**WHAT TO WORK ON**
One part of the entries below is wanted: the lines from the one containing "pinky tip: (291, 408)" through the one containing "index dip: (404, 281)". Write those out exactly and nothing else.

**INFORMATION**

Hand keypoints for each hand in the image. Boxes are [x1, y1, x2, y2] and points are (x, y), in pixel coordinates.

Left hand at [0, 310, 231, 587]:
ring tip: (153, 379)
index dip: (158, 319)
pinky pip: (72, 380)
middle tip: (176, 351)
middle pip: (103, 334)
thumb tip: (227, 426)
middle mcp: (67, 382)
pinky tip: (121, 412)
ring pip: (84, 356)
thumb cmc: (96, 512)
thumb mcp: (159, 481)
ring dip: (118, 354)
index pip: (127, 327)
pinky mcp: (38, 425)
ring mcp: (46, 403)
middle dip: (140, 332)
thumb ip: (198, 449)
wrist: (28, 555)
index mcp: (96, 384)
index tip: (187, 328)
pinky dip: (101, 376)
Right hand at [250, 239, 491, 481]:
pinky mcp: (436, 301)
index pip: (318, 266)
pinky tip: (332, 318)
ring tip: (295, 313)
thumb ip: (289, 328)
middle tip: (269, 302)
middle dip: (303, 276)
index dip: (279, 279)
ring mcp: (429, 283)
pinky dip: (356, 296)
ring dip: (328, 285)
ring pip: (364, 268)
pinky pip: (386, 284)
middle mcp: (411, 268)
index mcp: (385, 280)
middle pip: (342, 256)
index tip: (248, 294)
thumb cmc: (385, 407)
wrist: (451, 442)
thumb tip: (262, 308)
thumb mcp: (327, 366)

...

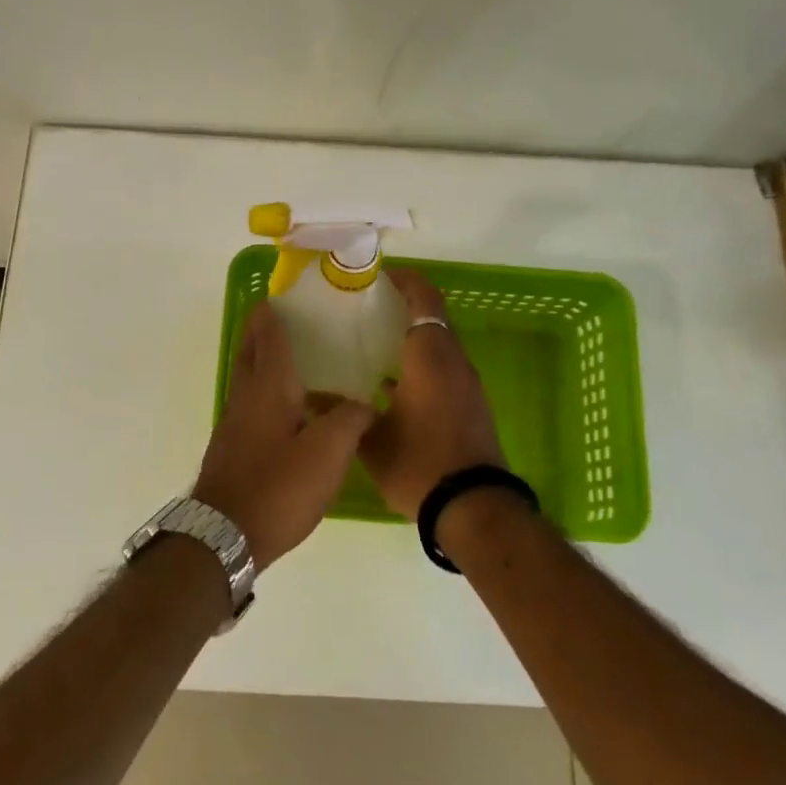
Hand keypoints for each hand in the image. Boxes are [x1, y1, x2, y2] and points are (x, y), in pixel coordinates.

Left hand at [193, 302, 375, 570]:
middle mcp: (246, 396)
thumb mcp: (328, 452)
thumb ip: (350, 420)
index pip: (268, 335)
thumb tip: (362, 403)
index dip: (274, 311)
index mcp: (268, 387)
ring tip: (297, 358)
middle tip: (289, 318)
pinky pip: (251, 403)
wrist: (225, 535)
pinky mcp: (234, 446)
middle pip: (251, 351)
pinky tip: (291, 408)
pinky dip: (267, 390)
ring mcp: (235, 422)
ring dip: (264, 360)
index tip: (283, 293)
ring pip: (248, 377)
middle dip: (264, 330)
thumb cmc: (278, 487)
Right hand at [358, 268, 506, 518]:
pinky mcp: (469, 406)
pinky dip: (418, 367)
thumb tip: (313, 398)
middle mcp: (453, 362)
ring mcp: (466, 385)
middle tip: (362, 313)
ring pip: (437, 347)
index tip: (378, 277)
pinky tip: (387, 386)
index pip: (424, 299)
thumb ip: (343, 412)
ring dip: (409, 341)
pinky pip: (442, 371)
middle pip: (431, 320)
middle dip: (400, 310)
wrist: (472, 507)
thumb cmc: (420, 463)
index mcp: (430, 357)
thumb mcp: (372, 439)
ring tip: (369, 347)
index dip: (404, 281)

**SOLUTION TO THE PROBLEM**
pinky tip: (291, 408)
pinky dip: (267, 390)
ring mcp: (235, 422)
ring dip: (264, 360)
index tip: (283, 293)
ring pip: (248, 377)
middle dip: (264, 330)
thumb cmc: (278, 487)
Right hand at [358, 268, 506, 518]:
pinky mcp: (469, 406)
pinky dip: (418, 367)
thumb tip: (313, 398)
middle mcp: (453, 362)
ring mcp: (466, 385)
middle tip: (362, 313)
ring pip: (437, 347)
index tip: (378, 277)
pinky tip: (387, 386)
index pip: (424, 299)
thumb ip: (343, 412)
ring dip: (409, 341)
pinky pip: (442, 371)
middle pip: (431, 320)
middle dip: (400, 310)
wrist: (472, 507)
thumb cmc: (420, 463)
index mcp: (430, 357)
thumb mcp: (372, 439)
ring tip: (369, 347)
index dip: (404, 281)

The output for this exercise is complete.